Al segundo siguiente, Fang Bai giró la cabeza y dijo: "Te compraré algunas prendas de ropa interior más, y luego iremos a comer".

Ji Yuning gritó: "Señorita Fang".

Ella frunció el ceño: "No lo necesito".

—Son artículos de primera necesidad, ¿cómo no vamos a necesitarlos? —replicó Fang Bai—. Además, ¿cómo me llamaste?

"..." Dada la situación actual, Ji Yuning cedió una vez más ante Fang Bai, "Tía Fang".

Pensando en la negativa de Ji Yuning, Fang Bai sugirió: "¿Por qué no esperas afuera mientras voy a comprarlo?"

Fang Bai pensó que Ji Yuning podría seguir sin aceptar su oferta si entraba a comprarlo, así que volvió a decir: "¿Qué te parece si espero afuera y entras tú a comprarlo?".

El rostro de Ji Yuning se ensombreció de ira: "No lo necesito".

"De acuerdo, entraré y lo compraré." Fang Bai hizo ademán de marcharse.

Ji Yuning pasó de largo a Fang Bai y susurró: "...Iré sola."

Fang Bai sonrió, entrecerrando ligeramente los ojos, con una expresión de satisfacción triunfante en el rostro. "Te transferiré el dinero por WeChat por teléfono".

Tras la transferencia, Fang Bai oyó sonar el teléfono de Ji Yuning y preguntó: "¿Sabes usarlo? Saca tu teléfono y te enseñaré".

Ji Yuning entregó su teléfono en silencio.

En unos cinco minutos, bajo la atenta mirada de Ji Yuning, Fang Bai completó la autenticación del nombre real y otros procedimientos, le enseñó a Ji Yuning cómo realizar pagos y luego le devolvió el teléfono.

Ji Yuning tomó el teléfono y escuchó a Fang Bai susurrarle: "¿Sabes cuál es tu talla de sujetador? Si no lo sabes, puedes preguntarle a la dependienta, pero creo que... deberías comprar la talla más pequeña".

Fang Bai habló muy seriamente cuando pronunció la última frase; le estaba dando un consejo a Ji Yuning.

Pero cuando Ji Yuning escuchó esto, pensó en lo que la mujer había dicho en la escuela la última vez.

Ji Yuning miró a Fang Bai en silencio, luego se dio la vuelta y se marchó.

Tres minutos después, Ji Yuning salió de la tienda de lencería.

—¿Tan rápido? —Fang Bai miró con cierta sorpresa a la persona que se acercaba—. ¿Elegiste con cuidado?

Ji Yuning respondió: "Me lo recomendó el dependiente".

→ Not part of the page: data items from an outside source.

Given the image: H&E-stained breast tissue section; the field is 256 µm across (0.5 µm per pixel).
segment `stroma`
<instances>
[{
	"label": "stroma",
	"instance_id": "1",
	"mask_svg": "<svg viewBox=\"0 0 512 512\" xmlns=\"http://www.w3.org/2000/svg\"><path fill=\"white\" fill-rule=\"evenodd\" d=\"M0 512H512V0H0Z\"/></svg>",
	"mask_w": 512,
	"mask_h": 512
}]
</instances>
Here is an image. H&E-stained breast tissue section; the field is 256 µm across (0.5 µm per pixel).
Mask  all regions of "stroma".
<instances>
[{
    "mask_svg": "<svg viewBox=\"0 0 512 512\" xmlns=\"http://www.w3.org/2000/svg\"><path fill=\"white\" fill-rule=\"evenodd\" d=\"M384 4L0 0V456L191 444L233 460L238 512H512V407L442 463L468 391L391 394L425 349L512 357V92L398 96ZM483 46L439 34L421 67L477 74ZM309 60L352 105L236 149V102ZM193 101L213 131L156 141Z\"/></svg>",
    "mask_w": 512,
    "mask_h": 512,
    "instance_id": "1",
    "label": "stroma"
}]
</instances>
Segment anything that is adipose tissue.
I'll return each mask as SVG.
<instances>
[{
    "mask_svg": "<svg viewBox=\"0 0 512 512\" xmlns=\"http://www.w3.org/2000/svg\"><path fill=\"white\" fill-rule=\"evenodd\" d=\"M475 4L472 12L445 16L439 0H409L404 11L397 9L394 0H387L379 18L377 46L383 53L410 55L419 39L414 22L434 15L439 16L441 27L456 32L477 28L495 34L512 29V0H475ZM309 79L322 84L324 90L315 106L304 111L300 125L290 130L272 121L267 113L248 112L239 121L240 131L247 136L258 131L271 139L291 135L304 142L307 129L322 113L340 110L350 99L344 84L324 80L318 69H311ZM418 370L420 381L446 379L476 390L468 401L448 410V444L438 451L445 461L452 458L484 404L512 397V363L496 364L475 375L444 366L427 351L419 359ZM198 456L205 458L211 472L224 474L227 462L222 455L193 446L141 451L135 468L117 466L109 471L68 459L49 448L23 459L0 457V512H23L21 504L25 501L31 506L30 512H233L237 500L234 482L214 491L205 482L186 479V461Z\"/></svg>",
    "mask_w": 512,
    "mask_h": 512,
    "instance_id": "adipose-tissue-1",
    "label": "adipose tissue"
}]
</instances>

Fang Bai quería preguntarle a Ji Yuning si le gustaba, pero luego pensó que, dado que Ji Yuning ya lo había comprado, seguramente le gustaría.

Mientras ellos compraban ropa, el tío Li ya había comido. Fang Bai lo llamó y le pidió que subiera a recoger las compras.

Después de que el tío Li se llevara todas las bolsas, grandes y pequeñas, Fang Bai, con las manos libres y ya satisfechas sus ganas de comprar, estaba de buen humor. Se giró para mirar a Ji Yuning, que estaba en el siguiente escalón de la escalera mecánica, y le preguntó: "¿Qué quieres comer?".

Ji Yuning miró a Fang Bai, sus ojos oscuros reflejando su imagen. "Todo está bien."